I'm convinced that strength training is helpful, if not downright critical, for a runner. My own experience bears it out, and I've read many experts who think so, too.
If you are going into strength training, it's important to learn how to do the exercises from someone who knows what he or she is talking about. It's easy to hurt yourself lifting weights if you don't do it correctly.
It's also important to tell your trainer that you're a runner, and not a body builder. Too much muscle bulk is counterproductive to runners. Generally, that means many repetitions with lighter weights, rather than fewer reps with heavy weights. For runners, it's usually enough to work out with weights twice a week.
Also, when in the weight room, don't ignor the leg muscles. Find out from the trainer how to develop the leg muscles that don't get a workout during a run. Also, pay particular attention to exercises that strengthen the core, since a strong core is essential to running strong with the right form when you're tired.
Besides weights, gyms offer many other activities that are great for cross training.
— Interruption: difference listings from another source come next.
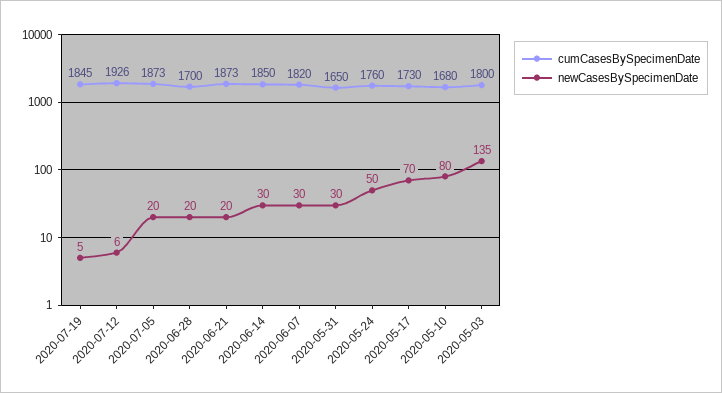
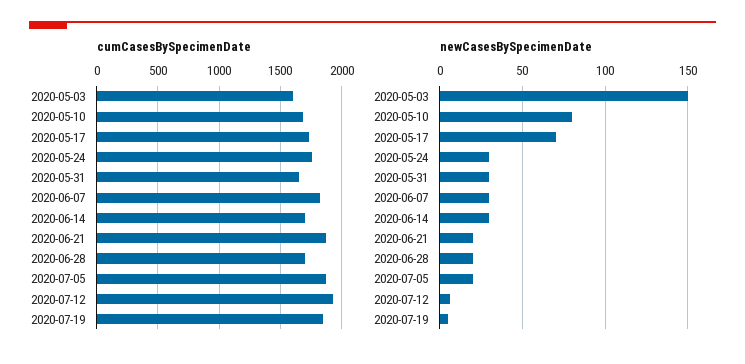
cumCasesBySpecimenDate, 2020-06-14: 1850 -> 1700
newCasesBySpecimenDate, 2020-05-24: 50 -> 30
cumCasesBySpecimenDate, 2020-05-03: 1800 -> 1600
newCasesBySpecimenDate, 2020-05-03: 135 -> 150

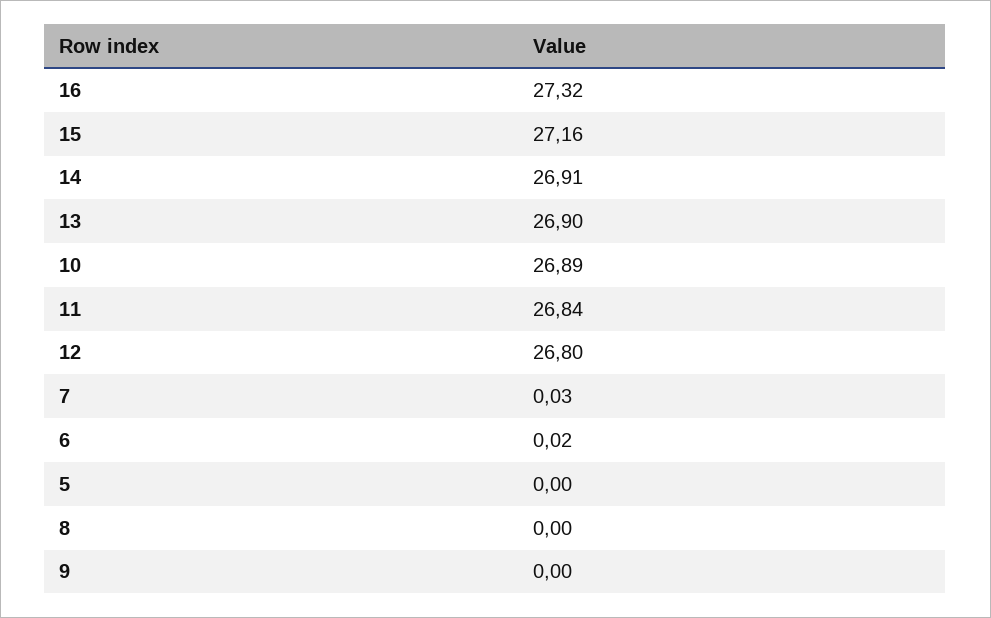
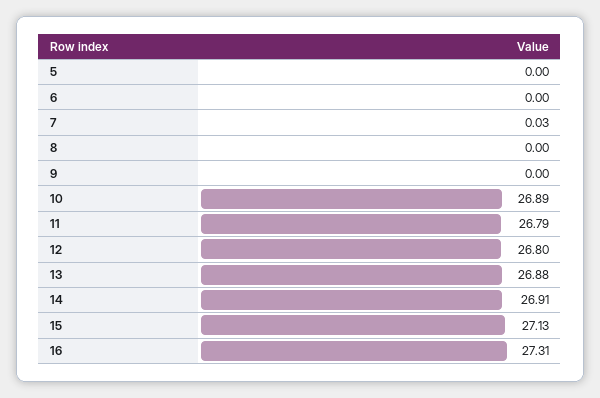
16: 27.32 -> 27.31
15: 27.16 -> 27.13
13: 26.9 -> 26.88
11: 26.84 -> 26.79
6: 0.02 -> 0

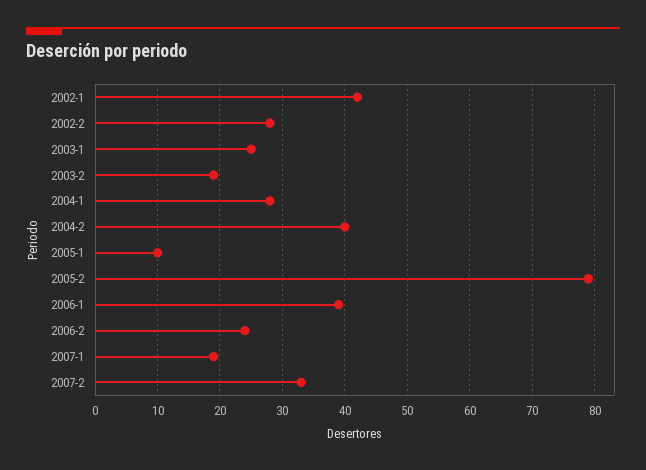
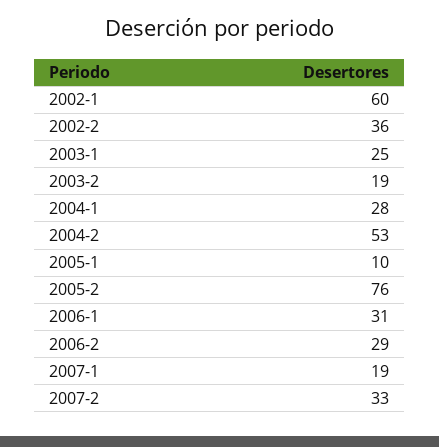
2002-1: 42 -> 60
2002-2: 28 -> 36
2004-2: 40 -> 53
2005-2: 79 -> 76
2006-1: 39 -> 31
2006-2: 24 -> 29

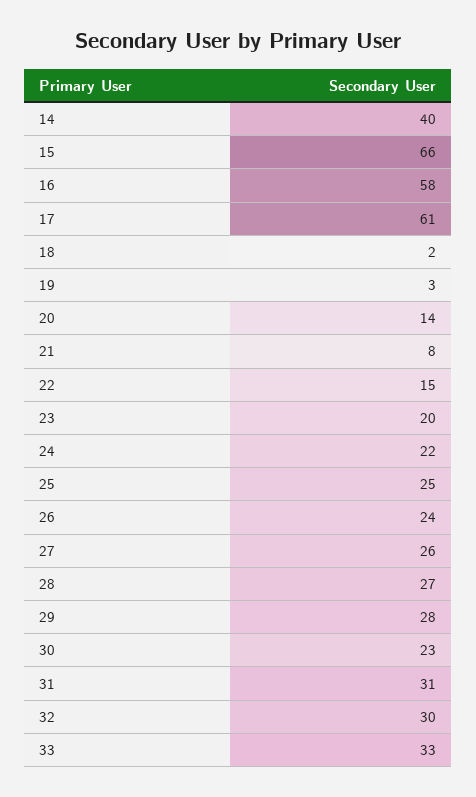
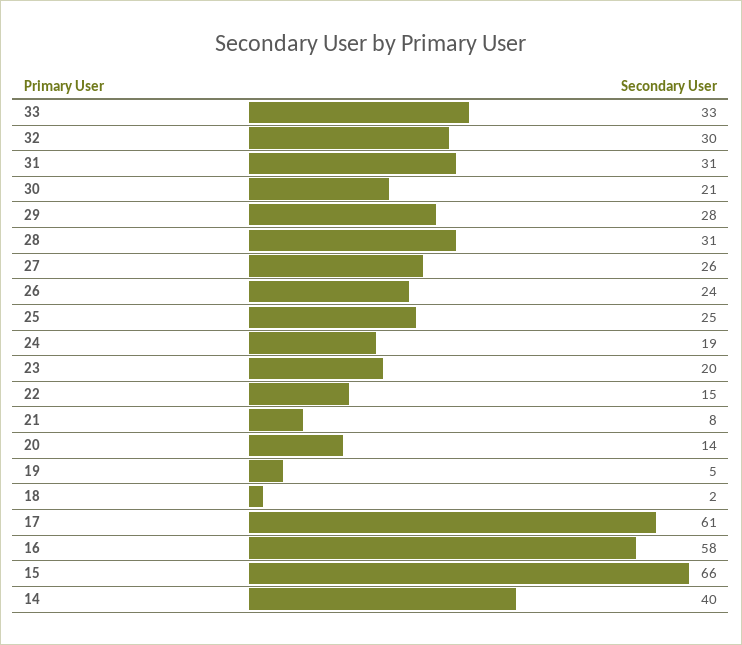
19: 3 -> 5
24: 22 -> 19
28: 27 -> 31
30: 23 -> 21

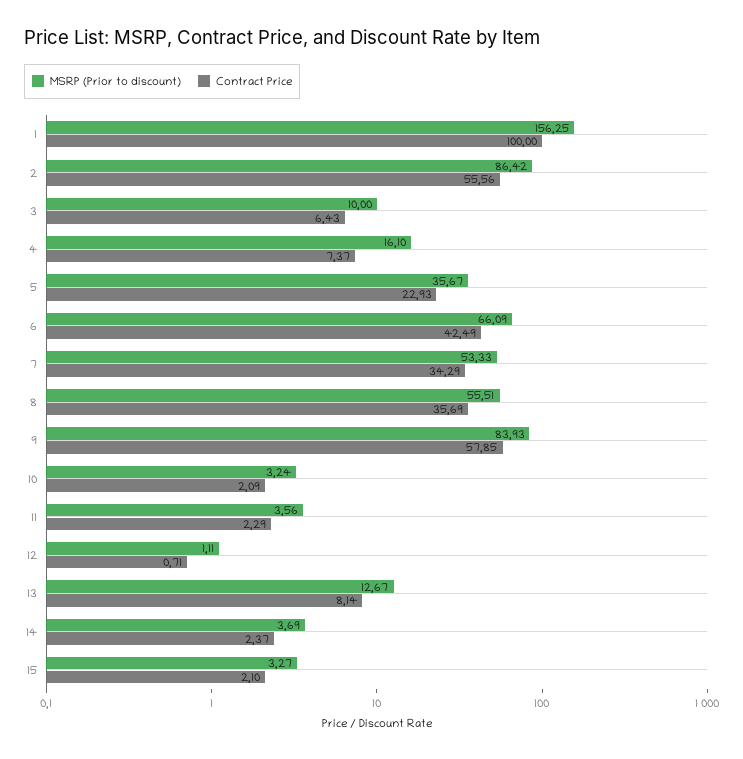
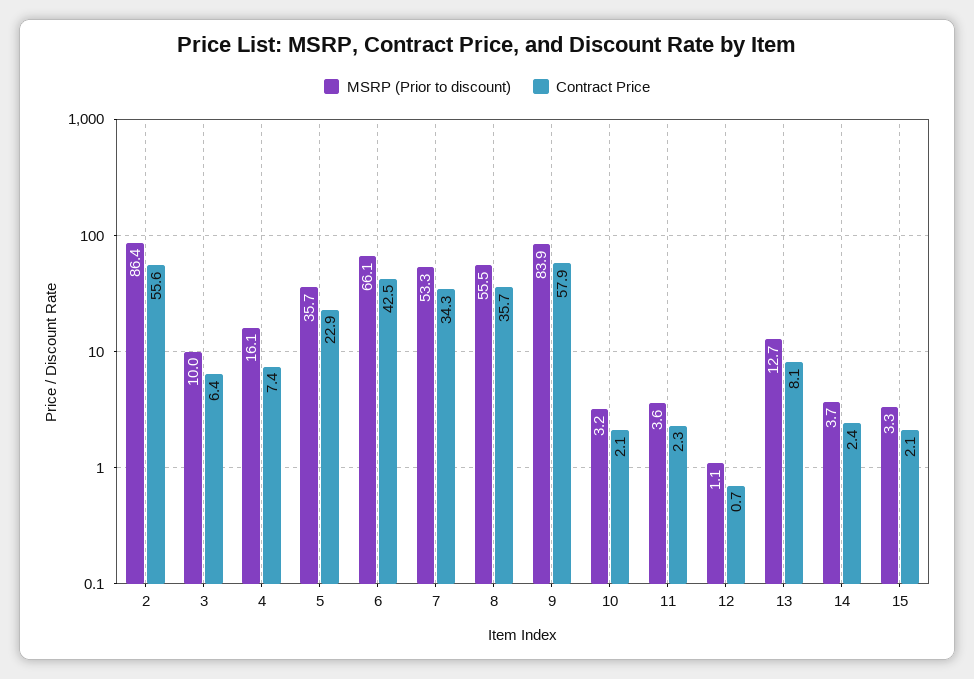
MSRP (Prior to discount), 1: 156.25 -> none
Contract Price, 1: 100 -> none

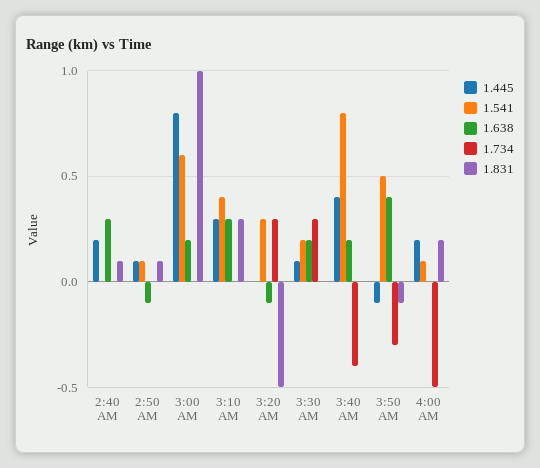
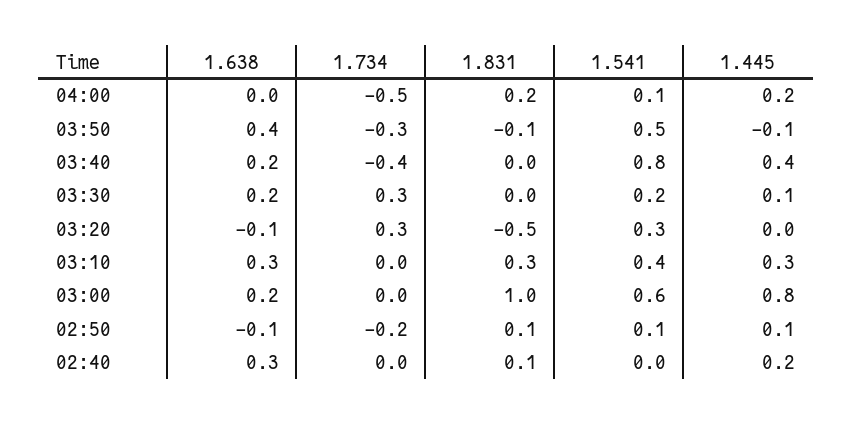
1.734, 2:50 AM: 0 -> -0.2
SWimming is superb, along with eliptical and bike machines and stair steppers. There are many good strength exercises for runners that involve nothing more than a ball, a mat or a chair. Cross training is anything you do for exercise that is NOT the running/walking motion.
Stretching - flexibility - is about as important as it gets for runners. I'll get into that soon. For now, remember that right before a run is NOT the time to stretch. Stretch on your days off from running , and after your run. The proper way to warm up your running muscles is to walk or run slowly until you're loose. Stretching tears down muscle tissue, and that's not what you need just before you ask your muscles to be at their most efficient.
Today ends another in a string of weeks in which I've had to modify my own training routine. That's OK, I guess. You have to be flexible because there are other priorities, but as much as possible I like to stick to a regular schedule of three days of running and three days of cross training every week.
This week we spent two days in the car, then there was Thanksgiving day and two other days of family activities. I got my long run in last Sunday, then ran on Tuesday and Wednesday before we hit the road. I ran again on Friday and kind of wanted to again on Saturday, but decided 30 miles was enough for the week. Contributing to that decision is a little ache on the top of my left foot that I think is the result of running a cross country run on uneven ground a week ago. I'd like to see that go away, and soon.
So, this week I did a 12 miler, then 4.5, 6.5 and 7. The best one was the 7 miler in South Dakota. The weather, route and scenery were perfect. It's a route I've run a few times before, and one I always look forward to and enjoy.